▶ WHAT IS NEEDED
Write out the records word for word, with no pictures.

[DATASET RECORDS]

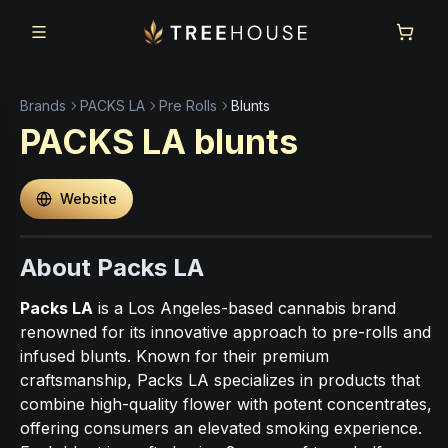
Skip to main content
Skip to footer
Brands
PACKS LA
Pre Rolls
Blunts
PACKS LA
blunts
Website
About Packs LA
Packs LA
is a Los Angeles-based cannabis brand
renowned for its innovative approach to pre-rolls and
infused blunts. Known for their premium
craftsmanship, Packs LA specializes in products that
combine high-quality flower with potent concentrates,
offering consumers an elevated smoking experience.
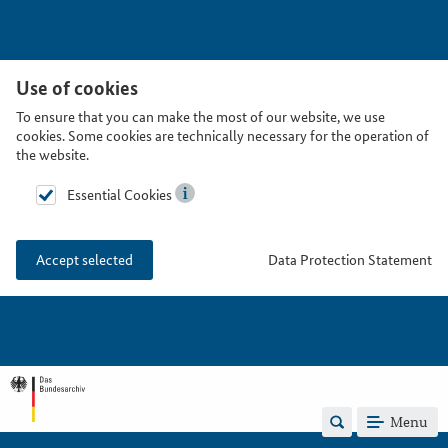
Use of cookies
To ensure that you can make the most of our website, we use
cookies. Some cookies are technically necessary for the operation of
the website.
Essential Cookies
Data Protection Statement
Accept selected
Menu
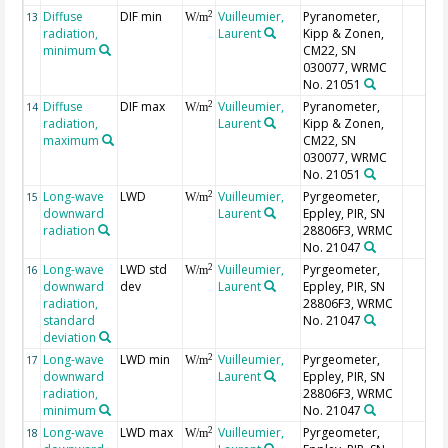
Diffuse
DIF min
Vuilleumier,
Pyranometer,
2
13
W/m
radiation,
Laurent
Kipp & Zonen,
minimum
CM22, SN
030077, WRMC
No. 21051
Diffuse
DIF max
Vuilleumier,
Pyranometer,
2
14
W/m
radiation,
Laurent
Kipp & Zonen,
maximum
CM22, SN
030077, WRMC
No. 21051
Long-wave
LWD
Vuilleumier,
Pyrgeometer,
2
15
W/m
downward
Laurent
Eppley, PIR, SN
radiation
28806F3, WRMC
No. 21047
Long-wave
LWD std
Vuilleumier,
Pyrgeometer,
2
16
W/m
downward
dev
Laurent
Eppley, PIR, SN
radiation,
28806F3, WRMC
standard
No. 21047
deviation
Long-wave
LWD min
Vuilleumier,
Pyrgeometer,
2
17
W/m
downward
Laurent
Eppley, PIR, SN
radiation,
28806F3, WRMC
minimum
No. 21047
Long-wave
LWD max
Vuilleumier,
Pyrgeometer,
2
18
W/m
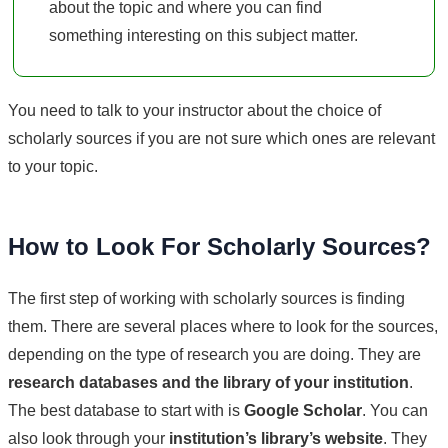
about the topic and where you can find
something interesting on this subject matter.
You need to talk to your instructor about the choice of
scholarly sources if you are not sure which ones are relevant
to your topic.
How to Look For Scholarly Sources?
The first step of working with scholarly sources is finding
them. There are several places where to look for the sources,
depending on the type of research you are doing. They are
research databases and the library of your institution
.
The best database to start with is
Google Scholar
. You can
also look through your
institution’s library’s website
. They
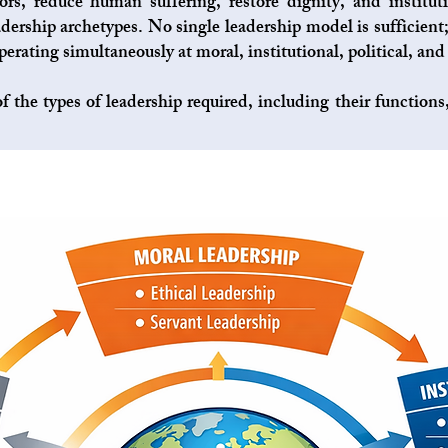
ors, reduce human suffering, restore dignity, and institut
dership archetypes. No single leadership model is sufficient;
erating simultaneously at moral, institutional, political, and 
f the types of leadership required, including their function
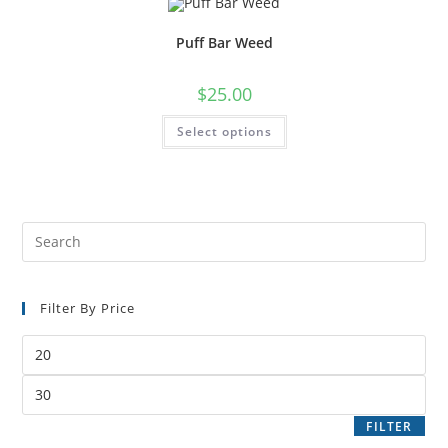
Puff Bar Weed
$
25.00
Select options
Filter By Price
FILTER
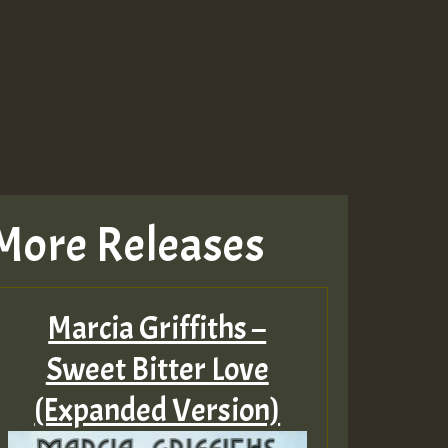
More Releases
Marcia Griffiths –
Sweet Bitter Love
(Expanded Version)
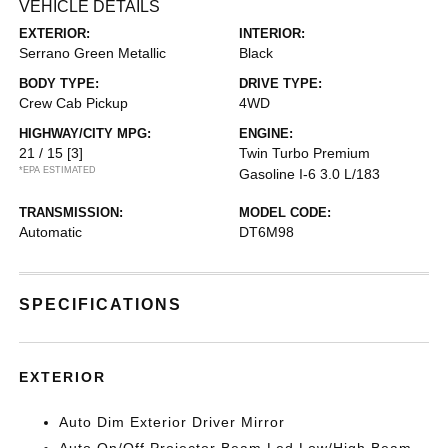
VEHICLE DETAILS
EXTERIOR:
INTERIOR:
Serrano Green Metallic
Black
BODY TYPE:
DRIVE TYPE:
Crew Cab Pickup
4WD
HIGHWAY/CITY MPG:
ENGINE:
21 / 15
[3]
Twin Turbo Premium
*EPA ESTIMATED
Gasoline I-6 3.0 L/183
TRANSMISSION:
MODEL CODE:
Automatic
DT6M98
SPECIFICATIONS
EXTERIOR
Auto Dim Exterior Driver Mirror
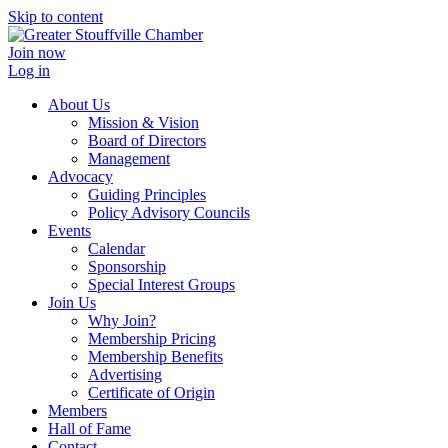
Skip to content
Join now
Log in
About Us
Mission & Vision
Board of Directors
Management
Advocacy
Guiding Principles
Policy Advisory Councils
Events
Calendar
Sponsorship
Special Interest Groups
Join Us
Why Join?
Membership Pricing
Membership Benefits
Advertising
Certificate of Origin
Members
Hall of Fame
Contact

[/DATASET RECORDS]

▶ RESPONSE AREA
Skip to main content
Skip to footer
Brands
PACKS LA
Pre Rolls
Blunts
PACKS LA
blunts
Website
About Packs LA
Packs LA
is a Los Angeles-based cannabis brand
renowned for its innovative approach to pre-rolls and
infused blunts. Known for their premium
craftsmanship, Packs LA specializes in products that
combine high-quality flower with potent concentrates,
offering consumers an elevated smoking experience.
Use of cookies
To ensure that you can make the most of our website, we use
cookies. Some cookies are technically necessary for the operation of
the website.
Essential Cookies
Data Protection Statement
Accept selected
Menu
Diffuse
DIF min
Vuilleumier,
Pyranometer,
2
13
W/m
radiation,
Laurent
Kipp & Zonen,
minimum
CM22, SN
030077, WRMC
No. 21051
Diffuse
DIF max
Vuilleumier,
Pyranometer,
2
14
W/m
radiation,
Laurent
Kipp & Zonen,
maximum
CM22, SN
030077, WRMC
No. 21051
Long-wave
LWD
Vuilleumier,
Pyrgeometer,
2
15
W/m
downward
Laurent
Eppley, PIR, SN
radiation
28806F3, WRMC
No. 21047
Long-wave
LWD std
Vuilleumier,
Pyrgeometer,
2
16
W/m
downward
dev
Laurent
Eppley, PIR, SN
radiation,
28806F3, WRMC
standard
No. 21047
deviation
Long-wave
LWD min
Vuilleumier,
Pyrgeometer,
2
17
W/m
downward
Laurent
Eppley, PIR, SN
radiation,
28806F3, WRMC
minimum
No. 21047
Long-wave
LWD max
Vuilleumier,
Pyrgeometer,
2
18
W/m
about the topic and where you can find
something interesting on this subject matter.
You need to talk to your instructor about the choice of
scholarly sources if you are not sure which ones are relevant
to your topic.
How to Look For Scholarly Sources?
The first step of working with scholarly sources is finding
them. There are several places where to look for the sources,
depending on the type of research you are doing. They are
research databases and the library of your institution
.
The best database to start with is
Google Scholar
. You can
also look through your
institution’s library’s website
. They
ors, reduce human suffering, restore dignity, and institut
dership archetypes. No single leadership model is sufficient;
erating simultaneously at moral, institutional, political, and 
f the types of leadership required, including their function
Puff Bar Weed
$
25.00
Select options
Filter By Price
FILTER
More Releases
Marcia Griffiths –
Sweet Bitter Love
(Expanded Version)
VEHICLE DETAILS
EXTERIOR:
INTERIOR:
Serrano Green Metallic
Black
BODY TYPE:
DRIVE TYPE:
Crew Cab Pickup
4WD
HIGHWAY/CITY MPG:
ENGINE:
21 / 15
[3]
Twin Turbo Premium
*EPA ESTIMATED
Gasoline I-6 3.0 L/183
TRANSMISSION:
MODEL CODE:
Automatic
DT6M98
SPECIFICATIONS
EXTERIOR
Auto Dim Exterior Driver Mirror
Skip to content
Join now
Log in
About Us
Mission & Vision
Board of Directors
Management
Advocacy
Guiding Principles
Policy Advisory Councils
Events
Calendar
Sponsorship
Special Interest Groups
Join Us
Why Join?
Membership Pricing
Membership Benefits
Advertising
Certificate of Origin
Members
Hall of Fame
Contact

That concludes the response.